(Extracted page text data)
•••

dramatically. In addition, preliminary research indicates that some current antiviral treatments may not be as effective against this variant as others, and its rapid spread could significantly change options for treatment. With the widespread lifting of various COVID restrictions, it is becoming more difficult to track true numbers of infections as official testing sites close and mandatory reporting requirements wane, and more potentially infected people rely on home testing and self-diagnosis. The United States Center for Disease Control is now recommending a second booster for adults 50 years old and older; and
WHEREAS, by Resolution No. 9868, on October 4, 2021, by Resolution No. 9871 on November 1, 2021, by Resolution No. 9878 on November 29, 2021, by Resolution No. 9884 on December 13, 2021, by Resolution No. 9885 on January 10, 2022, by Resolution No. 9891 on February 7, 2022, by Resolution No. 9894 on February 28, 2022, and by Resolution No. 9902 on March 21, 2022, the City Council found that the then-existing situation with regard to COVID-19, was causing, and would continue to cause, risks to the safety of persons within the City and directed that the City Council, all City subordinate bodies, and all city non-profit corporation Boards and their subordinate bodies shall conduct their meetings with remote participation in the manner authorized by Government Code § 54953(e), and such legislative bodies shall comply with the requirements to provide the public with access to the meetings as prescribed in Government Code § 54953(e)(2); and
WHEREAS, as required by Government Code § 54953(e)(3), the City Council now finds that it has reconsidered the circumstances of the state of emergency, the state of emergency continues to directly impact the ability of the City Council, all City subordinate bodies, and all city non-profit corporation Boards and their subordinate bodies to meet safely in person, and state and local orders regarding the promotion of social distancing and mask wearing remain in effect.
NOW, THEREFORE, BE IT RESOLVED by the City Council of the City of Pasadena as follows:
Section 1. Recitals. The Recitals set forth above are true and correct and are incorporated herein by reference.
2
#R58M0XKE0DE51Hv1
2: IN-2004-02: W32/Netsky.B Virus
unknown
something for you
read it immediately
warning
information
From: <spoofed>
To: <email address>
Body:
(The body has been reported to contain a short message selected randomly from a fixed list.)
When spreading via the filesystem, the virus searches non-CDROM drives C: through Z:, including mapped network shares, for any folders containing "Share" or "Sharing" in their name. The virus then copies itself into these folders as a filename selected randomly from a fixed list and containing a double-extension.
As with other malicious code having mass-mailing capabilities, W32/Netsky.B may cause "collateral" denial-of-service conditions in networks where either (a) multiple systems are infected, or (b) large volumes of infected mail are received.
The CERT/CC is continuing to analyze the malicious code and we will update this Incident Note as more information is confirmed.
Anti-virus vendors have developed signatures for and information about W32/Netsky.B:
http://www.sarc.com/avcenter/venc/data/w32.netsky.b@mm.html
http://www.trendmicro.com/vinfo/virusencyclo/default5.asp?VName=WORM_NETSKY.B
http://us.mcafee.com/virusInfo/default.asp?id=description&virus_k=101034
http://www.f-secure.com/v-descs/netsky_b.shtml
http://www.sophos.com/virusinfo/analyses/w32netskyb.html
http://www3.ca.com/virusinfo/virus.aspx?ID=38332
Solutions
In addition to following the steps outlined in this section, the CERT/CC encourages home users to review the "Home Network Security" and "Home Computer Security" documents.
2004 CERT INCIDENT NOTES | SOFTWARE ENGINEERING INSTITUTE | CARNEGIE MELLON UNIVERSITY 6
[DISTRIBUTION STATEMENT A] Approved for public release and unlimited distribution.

•••

- [Exercise directions]
Quote the data above in full, changing nothing.

- [Written solution]
dramatically. In addition, preliminary research indicates that some current antiviral treatments may not be as effective against this variant as others, and its rapid spread could significantly change options for treatment. With the widespread lifting of various COVID restrictions, it is becoming more difficult to track true numbers of infections as official testing sites close and mandatory reporting requirements wane, and more potentially infected people rely on home testing and self-diagnosis. The United States Center for Disease Control is now recommending a second booster for adults 50 years old and older; and
WHEREAS, by Resolution No. 9868, on October 4, 2021, by Resolution No. 9871 on November 1, 2021, by Resolution No. 9878 on November 29, 2021, by Resolution No. 9884 on December 13, 2021, by Resolution No. 9885 on January 10, 2022, by Resolution No. 9891 on February 7, 2022, by Resolution No. 9894 on February 28, 2022, and by Resolution No. 9902 on March 21, 2022, the City Council found that the then-existing situation with regard to COVID-19, was causing, and would continue to cause, risks to the safety of persons within the City and directed that the City Council, all City subordinate bodies, and all city non-profit corporation Boards and their subordinate bodies shall conduct their meetings with remote participation in the manner authorized by Government Code § 54953(e), and such legislative bodies shall comply with the requirements to provide the public with access to the meetings as prescribed in Government Code § 54953(e)(2); and
WHEREAS, as required by Government Code § 54953(e)(3), the City Council now finds that it has reconsidered the circumstances of the state of emergency, the state of emergency continues to directly impact the ability of the City Council, all City subordinate bodies, and all city non-profit corporation Boards and their subordinate bodies to meet safely in person, and state and local orders regarding the promotion of social distancing and mask wearing remain in effect.
NOW, THEREFORE, BE IT RESOLVED by the City Council of the City of Pasadena as follows:
Section 1. Recitals. The Recitals set forth above are true and correct and are incorporated herein by reference.
2
#R58M0XKE0DE51Hv1
2: IN-2004-02: W32/Netsky.B Virus
unknown
something for you
read it immediately
warning
information
From: <spoofed>
To: <email address>
Body:
(The body has been reported to contain a short message selected randomly from a fixed list.)
When spreading via the filesystem, the virus searches non-CDROM drives C: through Z:, including mapped network shares, for any folders containing "Share" or "Sharing" in their name. The virus then copies itself into these folders as a filename selected randomly from a fixed list and containing a double-extension.
As with other malicious code having mass-mailing capabilities, W32/Netsky.B may cause "collateral" denial-of-service conditions in networks where either (a) multiple systems are infected, or (b) large volumes of infected mail are received.
The CERT/CC is continuing to analyze the malicious code and we will update this Incident Note as more information is confirmed.
Anti-virus vendors have developed signatures for and information about W32/Netsky.B:
http://www.sarc.com/avcenter/venc/data/w32.netsky.b@mm.html
http://www.trendmicro.com/vinfo/virusencyclo/default5.asp?VName=WORM_NETSKY.B
http://us.mcafee.com/virusInfo/default.asp?id=description&virus_k=101034
http://www.f-secure.com/v-descs/netsky_b.shtml
http://www.sophos.com/virusinfo/analyses/w32netskyb.html
http://www3.ca.com/virusinfo/virus.aspx?ID=38332
Solutions
In addition to following the steps outlined in this section, the CERT/CC encourages home users to review the "Home Network Security" and "Home Computer Security" documents.
2004 CERT INCIDENT NOTES | SOFTWARE ENGINEERING INSTITUTE | CARNEGIE MELLON UNIVERSITY 6
[DISTRIBUTION STATEMENT A] Approved for public release and unlimited distribution.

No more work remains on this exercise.